Bitcoin continues to plummet, dropping about 11% in the past 24 hours to a level of $67,000, its lowest since November 2024, or about 15 months.
Bitcoin hit an intraday low of around $67,000 to $67,675, before briefly stabilizing at around $67,800 to $68,200 later in the session, according to data from major trading platform CoinMarketCap.
This crash occurred during a long correction wave that began in early October 2025, when the currency reached historic highs of over $126,000. Since then, Bitcoin has lost more than 44-47% of its value, with total market losses in the digital currency market over the past four months estimated at hundreds of billions of dollars.
regression factor
Analysts and experts attribute today’s sharp decline to several factors, including the massive liquidation of over $2.5 billion worth of leveraged positions in the past 24 hours, reduced market liquidity, and increased fear and panic.
Among these factors are widespread selling pressure on risk assets, including tech stocks and major corporate stocks, a strong U.S. dollar, rising U.S. Treasury yields, and a lack of strong positive catalysts at this time.
According to some technical analysis, the $70,000 level is considered an important psychological and technical level, and after breaking it convincingly today, attention now shifts to the next support area between $60,000 and $65,000, and possibly the 200-week moving average around $58,000 to $62,000.
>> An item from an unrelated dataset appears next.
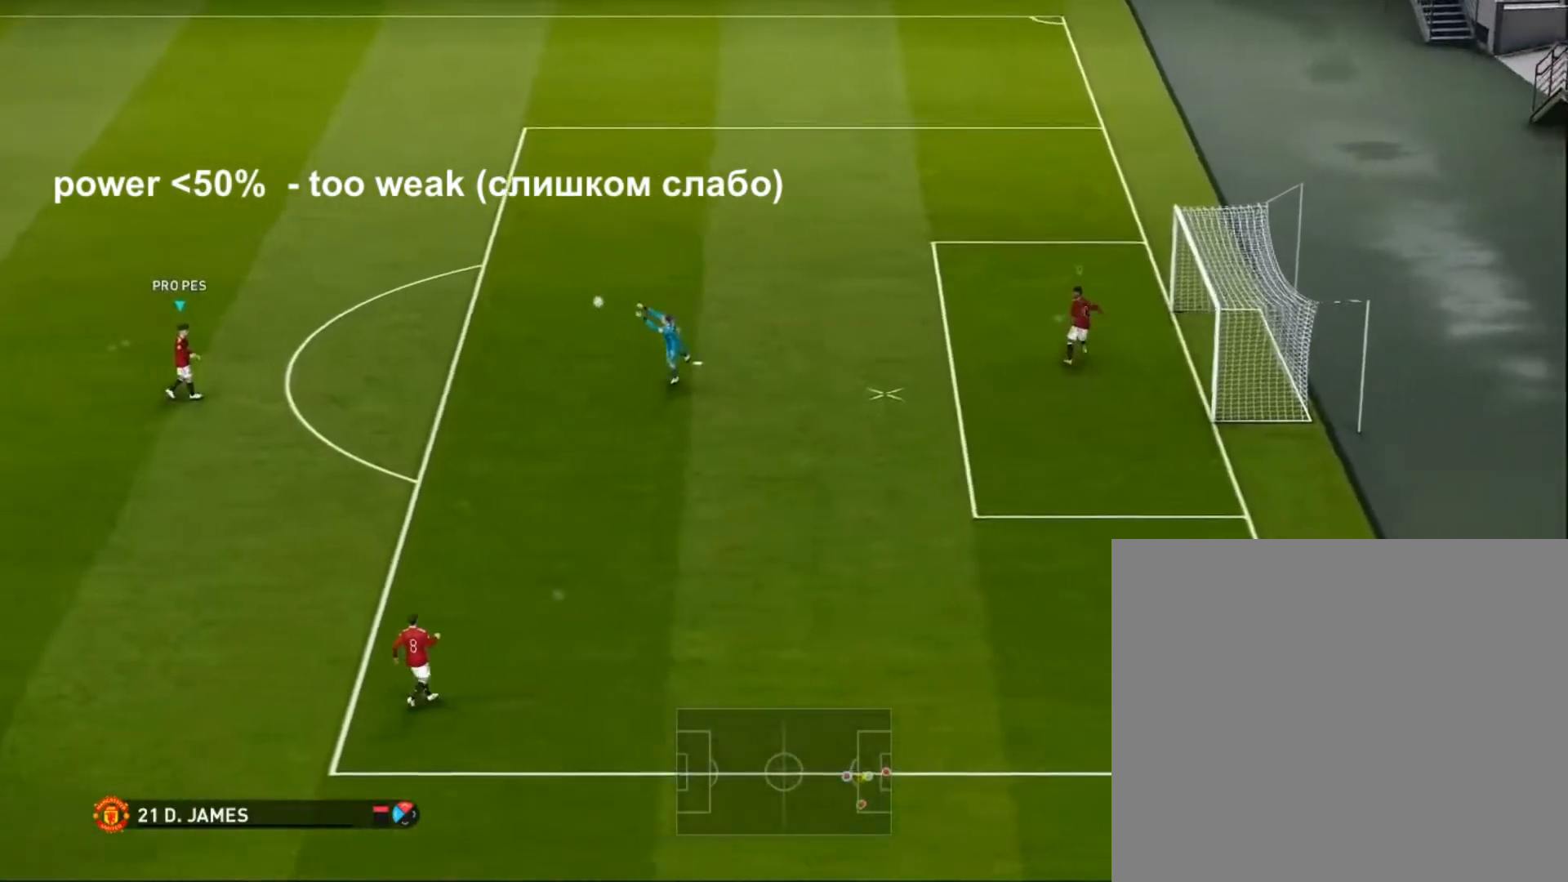
{"buttons": [], "left_stick": "right", "events": [[467, "left_stick", "right"]]}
Alternative digital currencies witnessed a more severe crash, with Solana coin falling by up to 24% during the week, and several other currencies dropping 15-30% in a single day.
Bitcoin experienced a strong rally in 2025, buoyed by positive expectations for US economic and regulatory policy following the 2024 election, but global economic realities led to a fundamental reassessment of risk, leading to an exodus of capital from high-risk assets.